Stored items:
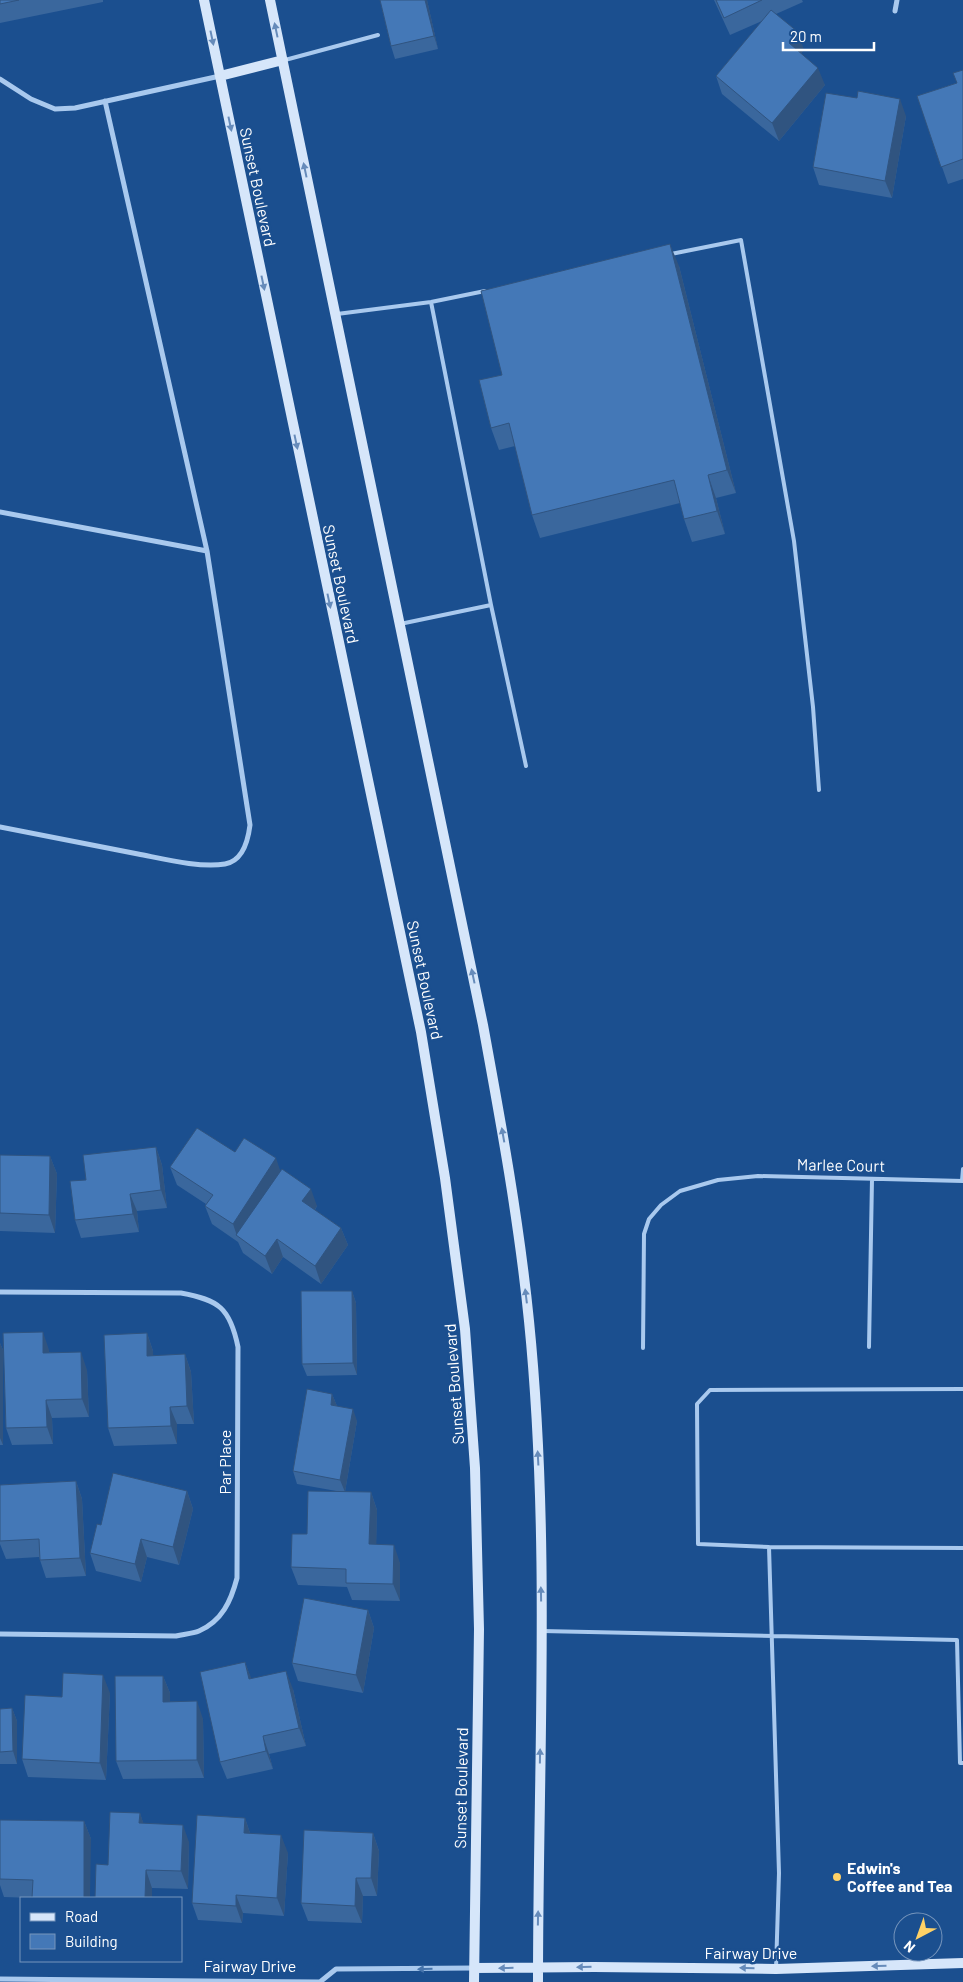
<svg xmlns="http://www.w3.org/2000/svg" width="963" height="1982" font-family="Barlow,sans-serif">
<rect width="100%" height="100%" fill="#1b4f8f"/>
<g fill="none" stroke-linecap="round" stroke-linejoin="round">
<path stroke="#a9c9ee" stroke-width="4" d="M285,60L378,35
M671,254L741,240L794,541L813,707L819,790
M431,302L491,605
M337,314L431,302L485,291
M400,624L491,605L526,766
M962,1181L963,1169
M869,1347L872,1179
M643,1348L644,1234L649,1219L661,1205L680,1191L718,1180L758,1176L963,1181
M769,1547L698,1544L697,1404L710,1390L963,1389
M542,1631L957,1640L960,1763H963
M776,1969L779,1873L769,1547L963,1548"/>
<path stroke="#a9c9ee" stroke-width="5" d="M895,11L897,0
M0,79L31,99L55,109L75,108L220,76
M0,512L207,551
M0,827C46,836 92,845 138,854C164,859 199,868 225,864C243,861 248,841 250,825L207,551L105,101
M0,1292L181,1293C219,1300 230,1308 238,1347L237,1578C231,1601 222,1621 199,1631C192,1634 183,1634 176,1636L0,1634
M0,1979L320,1982L336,1969L474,1968"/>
<path stroke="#d6e6fa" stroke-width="10" d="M204,0L421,1032L445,1178L465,1329L475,1468L479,1629L474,1982
M270,0L483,1025C501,1123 519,1221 529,1321C551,1540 538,1762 538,1982
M220,76L283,60
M474,1968L594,1967L776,1969L963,1963"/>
</g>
<path fill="#3a679d" d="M0,0H103V2L0,23Z
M380,0H427L438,49L395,59L391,46Z
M714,0H802L803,2L776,14L804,50L801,53L825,85L779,141L722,94L716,76L762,21L730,35Z
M963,70V179L948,184L917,96L957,83Z
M906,116L892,198L819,185L813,167Z
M679,266L736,493L716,498L725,534L692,542L684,519L680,503L540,538L532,515L515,446L499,450L491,428L502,375Z
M156,1147L162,1165L167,1208L137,1211L139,1232L81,1238L75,1220L86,1180Z
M235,1152L280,1171L317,1206L315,1210L341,1228L348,1245L321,1284L283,1257L272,1274L243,1253L238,1242L212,1224L205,1206L206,1204L177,1185L170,1167Z
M0,1155L50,1156L57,1174L55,1233L0,1231Z
M352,1291L356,1303L357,1375L307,1376L302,1364Z
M147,1333L153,1351V1356L185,1354L191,1372L194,1424H177V1444L114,1446L108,1428Z
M0,1343L3,1350V1445H0Z
M49,1350V1352L87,1370L89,1417L52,1418L53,1444L12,1445L6,1428Z
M332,1394L337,1406L357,1421L345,1492H371L377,1510L376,1544L400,1563V1601L352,1600L347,1587L298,1585L291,1567L307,1534L342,1492L297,1484L293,1471Z
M76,1481L82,1499L86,1576L46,1578L39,1557L6,1559L0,1544V1485Z
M187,1491L193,1509L179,1565L147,1557L141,1582L96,1571L90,1553L101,1525Z
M368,1610L374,1628L363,1693L298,1681L292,1663Z
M245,1662L251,1679L293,1689L306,1746L269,1754L273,1769L227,1779L220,1762Z
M163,1676L170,1693V1702L203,1719L204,1778L123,1779L116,1761Z
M110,1693L106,1780L28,1777L22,1759L62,1697Z
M12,1708L17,1721V1764H0V1709Z
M140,1813L143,1823L189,1842L188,1889L152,1888V1898H95L108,1865Z
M245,1818L250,1833L288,1853L284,1916L243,1913L242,1923L198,1920L192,1903Z
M0,1820L84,1821L91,1839L32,1898L4,1897L0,1885Z
M373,1833L379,1851L377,1896H363L362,1923L308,1921L301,1903Z"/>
<path fill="#305480" d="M425,0H427L438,49L434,36Z
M798,32L804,50L795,60L789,43Z
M818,68L825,85L779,141L772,123Z
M900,99L906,116L892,198L885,181Z
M670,244L679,266L736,493L727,470Z
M708,475L716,498L725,534L717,511Z
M156,1147L162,1165L167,1208L161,1190Z
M50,1156L57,1174L55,1233L49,1215Z
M276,1158L282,1176L237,1236L233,1224Z
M311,1189L317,1206L309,1219L302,1201Z
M130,1194L137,1211L139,1232L133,1214Z
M341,1228L348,1245L321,1284L315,1266Z
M277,1239L283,1257L272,1274L265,1256Z
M352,1291L356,1303L357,1375L353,1363Z
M43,1332L49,1350L50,1370L43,1353Z
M147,1333L153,1351L154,1374L147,1356Z
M0,1343L3,1350V1445L0,1438Z
M81,1352L87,1370L89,1417L82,1399Z
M185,1354L191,1372L194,1424L187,1406Z
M332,1394L337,1406L331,1405Z
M46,1400L52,1418L53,1444L47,1427Z
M170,1407L177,1424V1444L171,1426Z
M353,1409L357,1421L345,1492L340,1480Z
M76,1481L82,1499L86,1576L80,1558Z
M187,1491L193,1509L179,1565L173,1547Z
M371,1492L377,1510L376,1562L369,1544Z
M141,1539L147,1557L141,1582L135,1564Z
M394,1545L400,1563V1601L393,1584Z
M368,1610L374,1628L363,1693L356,1675Z
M245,1662L252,1680L249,1679Z
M286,1671L293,1689L306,1746L299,1728Z
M103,1675L110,1693L106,1780L100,1763Z
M163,1676L170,1693V1720L163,1702Z
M197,1701L203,1719L204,1778L197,1760Z
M12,1708L17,1721V1764L13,1751Z
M263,1736L269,1754L273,1769L266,1751Z
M140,1813L146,1831L139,1823Z
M245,1818L251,1836L244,1833Z
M84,1821L91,1839L90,1898H84Z
M183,1825L189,1842L188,1889L181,1871Z
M373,1833L379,1851L377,1896L371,1878Z
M281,1835L288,1853L284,1916L277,1898Z
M146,1870L152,1888V1898H145Z
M356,1878L363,1896L362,1923L355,1906Z
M236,1895L243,1913L242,1923L236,1906Z"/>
<path fill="#4478b7" stroke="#305480" d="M0,0H19L0,4Z
M380,0H425L434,36L391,46Z
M716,0H762L724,18Z
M771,10L798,32L789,43L818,68L772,123L716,76Z
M963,70V159L941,167L917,96L957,83L953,73Z
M858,91L900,99L885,181L813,167L826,93L857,98Z
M670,244L727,470L708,475L717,511L684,519L674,480L532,515L509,423L491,428L479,380L502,375L481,291Z
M197,1128L235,1152L244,1138L276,1158L233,1224L205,1206L213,1195L170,1167Z
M156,1147L161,1190L130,1194L133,1214L75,1220L70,1181L86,1180L83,1155Z
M0,1155L50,1156L49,1215L0,1213Z
M282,1169L311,1189L302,1201L341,1228L315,1266L277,1239L265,1256L236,1235Z
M301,1291H352L353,1363L302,1364Z
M43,1332V1353L81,1352L82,1399L46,1400L47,1427L6,1428L3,1333Z
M147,1333V1356L185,1354L187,1406L170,1407L171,1426L108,1428L104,1335Z
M307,1389L332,1394L331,1405L353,1409L340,1480L293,1471Z
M113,1473L187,1491L173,1547L141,1539L135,1564L90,1553L97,1524L101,1525Z
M76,1481L80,1558L40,1560L39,1539L0,1541V1485Z
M308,1491L371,1492L369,1544L394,1545L393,1584L346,1583V1569L291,1567L292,1534H307Z
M304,1598L368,1610L356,1675L292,1663Z
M245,1662L249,1679L286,1671L299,1728L263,1736L266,1751L220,1762L200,1672Z
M63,1673L103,1675L100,1763L22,1759L25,1695L62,1697Z
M115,1676H163V1702L197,1701V1760L116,1761Z
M12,1708L13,1751L0,1752V1709Z
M110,1812L140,1813L139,1823L183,1825L181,1871L146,1870L145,1898H95L96,1864L108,1865Z
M197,1815L245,1818L244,1833L281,1835L277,1898L236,1895V1906L192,1903Z
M0,1820L84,1821V1898H32L33,1880L0,1879Z
M304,1830L373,1833L371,1878H356L355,1906L301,1903Z"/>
<defs><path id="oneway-solid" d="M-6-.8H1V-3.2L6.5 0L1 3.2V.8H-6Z" transform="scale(1.25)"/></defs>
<g fill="#668bba">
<use href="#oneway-solid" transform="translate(276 30) rotate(-102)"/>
<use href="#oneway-solid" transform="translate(212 38) rotate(78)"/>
<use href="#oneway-solid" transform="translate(230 124) rotate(78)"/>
<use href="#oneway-solid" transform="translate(305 170) rotate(-102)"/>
<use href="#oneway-solid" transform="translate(263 283) rotate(78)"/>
<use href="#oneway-solid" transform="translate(296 442) rotate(78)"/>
<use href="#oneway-solid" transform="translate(329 601) rotate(78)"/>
<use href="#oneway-solid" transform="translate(473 976) rotate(-102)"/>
<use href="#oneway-solid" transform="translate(503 1135) rotate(-100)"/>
<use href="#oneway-solid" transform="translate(526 1296) rotate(-97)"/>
<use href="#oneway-solid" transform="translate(538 1458) rotate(-93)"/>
<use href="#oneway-solid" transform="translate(541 1594) rotate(-91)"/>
<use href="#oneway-solid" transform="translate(540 1756) rotate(-89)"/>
<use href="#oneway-solid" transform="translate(538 1918) rotate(-89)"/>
<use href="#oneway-solid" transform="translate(879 1966) rotate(178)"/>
<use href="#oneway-solid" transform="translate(584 1967) rotate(179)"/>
<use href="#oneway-solid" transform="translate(506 1968) rotate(179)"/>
<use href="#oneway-solid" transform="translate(747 1968) rotate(-179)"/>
</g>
<use fill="#4674ac" href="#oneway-solid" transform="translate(425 1969) rotate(179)"/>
<circle fill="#ffd166" stroke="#1b4f8f" stroke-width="2" cx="837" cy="1877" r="5"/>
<g text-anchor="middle" stroke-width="5" stroke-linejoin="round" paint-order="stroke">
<g font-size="16" fill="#fff" stroke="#1b4f8f">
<text transform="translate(258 187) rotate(78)" y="6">Sunset Boulevard</text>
<text transform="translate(341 584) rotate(78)" y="6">Sunset Boulevard</text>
<text transform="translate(425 980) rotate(78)" y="6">Sunset Boulevard</text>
<text transform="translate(841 1165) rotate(1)" y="6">Marlee Court</text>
<text transform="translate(454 1384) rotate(-94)" y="6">Sunset Boulevard</text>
<text transform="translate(225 1462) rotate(-90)" y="6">Par Place</text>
<text transform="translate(461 1788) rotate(-89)" y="6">Sunset Boulevard</text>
<text x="751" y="1959">Fairway Drive</text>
<text x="250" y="1972">Fairway Drive</text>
</g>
<g font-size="16" font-weight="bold" fill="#fff" stroke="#1b4f8f" text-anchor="start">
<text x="847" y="1874">Edwin's<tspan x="847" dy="18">Coffee and Tea</tspan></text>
</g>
</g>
<rect x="20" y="1897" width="162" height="65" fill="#1b4f8f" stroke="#7695bc"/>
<rect x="30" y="1913" width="25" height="8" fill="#d6e6fa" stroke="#7695bc"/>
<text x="65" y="1922" font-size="15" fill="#ffffff">Road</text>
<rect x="30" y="1934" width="25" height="15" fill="#4478b7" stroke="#7695bc"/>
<text x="65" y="1947" font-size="15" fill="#ffffff">Building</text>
<g transform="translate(918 1937) rotate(221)"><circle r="24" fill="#1b4f8f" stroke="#7695bc"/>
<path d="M0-4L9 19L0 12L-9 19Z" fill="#ffd166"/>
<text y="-8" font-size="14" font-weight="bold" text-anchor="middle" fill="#ffffff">N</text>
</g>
<path d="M783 42v8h91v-8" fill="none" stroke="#ffffff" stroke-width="2.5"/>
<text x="790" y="42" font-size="15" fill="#ffffff" stroke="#1b4f8f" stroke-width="4" paint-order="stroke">20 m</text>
</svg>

[ABOUT THIS TASK] State how many lines in the records contain the string "middle". Give the number with no words around it.

[FINISHED TASK] 2